A soldier who looked like Parsha replied: “A few of these men tried to stand against us, and for this, they all will pay.” His voice was crueler than Parsha’s and it overflowed with confidence. He was in charge.
As we were pushed and prodded into lines, I kept my chin down to hide the necklace my mother had given me, a flower of gold foil petals hanging from a plaited gold wire. Crying girls fell against me on either side. When the soldiers began slowly moving through us, girls shrank from the light of their torches. At least, some of them shrank away—those without obvious imperfections. A girl beside me stepped boldly toward an approaching torch. Her cheek was deeply gouged, so deeply that with just a little more force behind the knife her tongue might have been visible. Had she pressed the knife to her face herself?
She began to sway upon her feet as though the ground undulated beneath her. I feared she would fall. The torches continued to move through us—illuminating and blinding and then receding to leave us in darkness until the next one came. I saw that the girl with the gash in her cheek was not the only one who was disfigured. Would these girls go free, or would they be punished with a fate worse than living out the rest of their days in a harem?

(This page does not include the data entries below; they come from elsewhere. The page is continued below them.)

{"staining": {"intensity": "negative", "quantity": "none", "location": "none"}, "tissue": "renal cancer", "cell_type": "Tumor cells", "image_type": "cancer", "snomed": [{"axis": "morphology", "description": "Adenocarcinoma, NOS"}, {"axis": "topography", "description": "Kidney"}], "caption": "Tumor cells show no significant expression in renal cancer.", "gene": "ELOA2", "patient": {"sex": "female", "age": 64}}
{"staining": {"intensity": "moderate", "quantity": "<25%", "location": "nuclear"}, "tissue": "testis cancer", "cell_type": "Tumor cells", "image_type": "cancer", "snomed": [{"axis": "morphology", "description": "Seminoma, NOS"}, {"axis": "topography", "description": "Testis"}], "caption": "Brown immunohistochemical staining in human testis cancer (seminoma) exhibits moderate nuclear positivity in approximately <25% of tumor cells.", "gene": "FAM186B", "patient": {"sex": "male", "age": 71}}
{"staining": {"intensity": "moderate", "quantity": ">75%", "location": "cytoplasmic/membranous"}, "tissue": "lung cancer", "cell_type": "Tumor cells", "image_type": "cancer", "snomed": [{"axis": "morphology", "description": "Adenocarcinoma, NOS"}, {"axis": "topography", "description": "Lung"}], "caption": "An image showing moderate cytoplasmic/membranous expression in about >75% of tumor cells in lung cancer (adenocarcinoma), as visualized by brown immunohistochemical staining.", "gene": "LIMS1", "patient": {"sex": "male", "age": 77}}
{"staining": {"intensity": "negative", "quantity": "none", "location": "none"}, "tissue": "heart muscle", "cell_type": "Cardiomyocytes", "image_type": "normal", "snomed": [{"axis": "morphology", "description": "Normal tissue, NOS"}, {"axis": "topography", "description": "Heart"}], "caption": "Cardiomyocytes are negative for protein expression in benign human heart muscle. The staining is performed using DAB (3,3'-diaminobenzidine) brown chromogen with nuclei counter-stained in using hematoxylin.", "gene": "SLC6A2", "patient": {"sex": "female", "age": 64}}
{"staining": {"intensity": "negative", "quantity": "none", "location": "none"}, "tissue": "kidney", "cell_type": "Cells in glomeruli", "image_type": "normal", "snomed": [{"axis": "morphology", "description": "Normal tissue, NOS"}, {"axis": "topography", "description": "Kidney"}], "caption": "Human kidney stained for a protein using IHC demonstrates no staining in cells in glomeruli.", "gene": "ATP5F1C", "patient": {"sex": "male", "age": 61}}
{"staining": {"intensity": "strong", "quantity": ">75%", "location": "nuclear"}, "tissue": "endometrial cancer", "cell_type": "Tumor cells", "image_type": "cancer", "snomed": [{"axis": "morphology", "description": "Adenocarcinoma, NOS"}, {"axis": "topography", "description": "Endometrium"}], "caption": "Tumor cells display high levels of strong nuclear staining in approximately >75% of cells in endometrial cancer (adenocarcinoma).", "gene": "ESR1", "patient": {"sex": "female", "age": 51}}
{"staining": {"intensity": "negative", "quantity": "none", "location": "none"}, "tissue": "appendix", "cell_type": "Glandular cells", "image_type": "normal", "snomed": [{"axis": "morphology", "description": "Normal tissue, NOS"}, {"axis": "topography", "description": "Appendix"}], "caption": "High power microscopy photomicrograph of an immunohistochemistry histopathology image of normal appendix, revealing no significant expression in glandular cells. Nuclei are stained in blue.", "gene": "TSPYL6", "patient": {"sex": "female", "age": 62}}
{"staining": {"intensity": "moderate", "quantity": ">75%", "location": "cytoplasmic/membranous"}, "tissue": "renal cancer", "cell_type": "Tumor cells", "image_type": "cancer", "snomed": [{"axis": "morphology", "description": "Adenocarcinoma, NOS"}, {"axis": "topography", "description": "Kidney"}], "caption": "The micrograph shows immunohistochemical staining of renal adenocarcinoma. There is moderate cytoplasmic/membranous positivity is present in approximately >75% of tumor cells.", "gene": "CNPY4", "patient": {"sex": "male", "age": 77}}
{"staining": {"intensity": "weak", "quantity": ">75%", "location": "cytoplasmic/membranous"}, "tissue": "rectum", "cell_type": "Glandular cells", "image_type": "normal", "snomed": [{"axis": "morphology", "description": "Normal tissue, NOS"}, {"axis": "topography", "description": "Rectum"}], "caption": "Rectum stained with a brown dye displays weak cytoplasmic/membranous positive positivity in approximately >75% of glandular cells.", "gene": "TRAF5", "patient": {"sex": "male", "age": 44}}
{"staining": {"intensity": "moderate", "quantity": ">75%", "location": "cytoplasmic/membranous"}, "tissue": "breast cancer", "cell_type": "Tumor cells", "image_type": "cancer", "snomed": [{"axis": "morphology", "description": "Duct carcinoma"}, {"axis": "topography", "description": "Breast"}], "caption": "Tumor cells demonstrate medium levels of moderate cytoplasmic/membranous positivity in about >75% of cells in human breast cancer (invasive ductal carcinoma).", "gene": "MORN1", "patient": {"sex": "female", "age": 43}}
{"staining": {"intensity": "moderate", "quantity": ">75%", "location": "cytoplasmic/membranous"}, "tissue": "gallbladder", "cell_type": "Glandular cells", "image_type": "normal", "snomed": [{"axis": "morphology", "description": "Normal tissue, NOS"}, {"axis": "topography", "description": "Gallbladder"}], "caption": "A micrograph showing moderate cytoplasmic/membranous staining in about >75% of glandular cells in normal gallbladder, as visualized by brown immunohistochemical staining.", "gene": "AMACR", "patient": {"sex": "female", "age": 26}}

The soldier who looked like Parsha spoke quietly to some of his men while gesturing at us. Then the soldiers untied the girls with gashes in their cheeks, burns on their necks, missing fingers, and any other obvious injury. The soldiers pushed them away, back toward their huts. Though their wounds hurt my eyes, and surely some would return home to discover a father or brother wounded worse than they were, I wished I were one of them. Why had I not thought to use the soldier’s dagger to cut myself? I would have to use my teeth again. I will bite the side of my lower lip so hard I am too marred to bring to the king’s harem, I decided and brought my teeth down with all my strength.
My cry was so strange it did not seem that it could have come from me. It was loud enough to bring a torch so close that I felt as though the flame licked my cheek. I closed my eyes and watched the spots of blue that floated before me, wondering why the soldier holding the torch was silent. Was he considering whether to keep me for the king or let me go? I had nothing left to offer but what little pride remained to me. “Please let me go.”
He hesitated, then so quietly I almost did not hear, said, “I cannot. If any soldier who has seen the beauty of your face catches you going back to your home he will do far worse than bring you to the king’s harem.”
The voice belonged to Erez. If he would not help me, who would? As the torchlight moved on, all hope drained out of me.
Spots of blue continued to float before my eyes. I watched them as I was pulled forward by the rope around my wrists, away from the sounds of the villagers’ wailing. Soldiers were yelling at people to stay back. A man ran up beside us, calling to one of the girls, “I will not leave you. I will be beside y—” I heard the crack of a whip and looked back. In the torchlight, I could see the man bent over upon the ground. Farther back I could see the villagers gathered behind us, and soldiers taking water from the village well. Farther still, I could see the outlines of the huts in which we had been sleeping not long before.
Tears began to form in my eyes. I quickly turned back to the march. None of what was happening seemed like it could possibly be real.
When the sun finally came up though, I could clearly see the rope around my wrists. I started to cry. I hated myself for it but I could not stop. I was one of a hundred girls being driven like oxen east across the scorching desert plain by Xerxes’ soldiers, straight into the rising sun.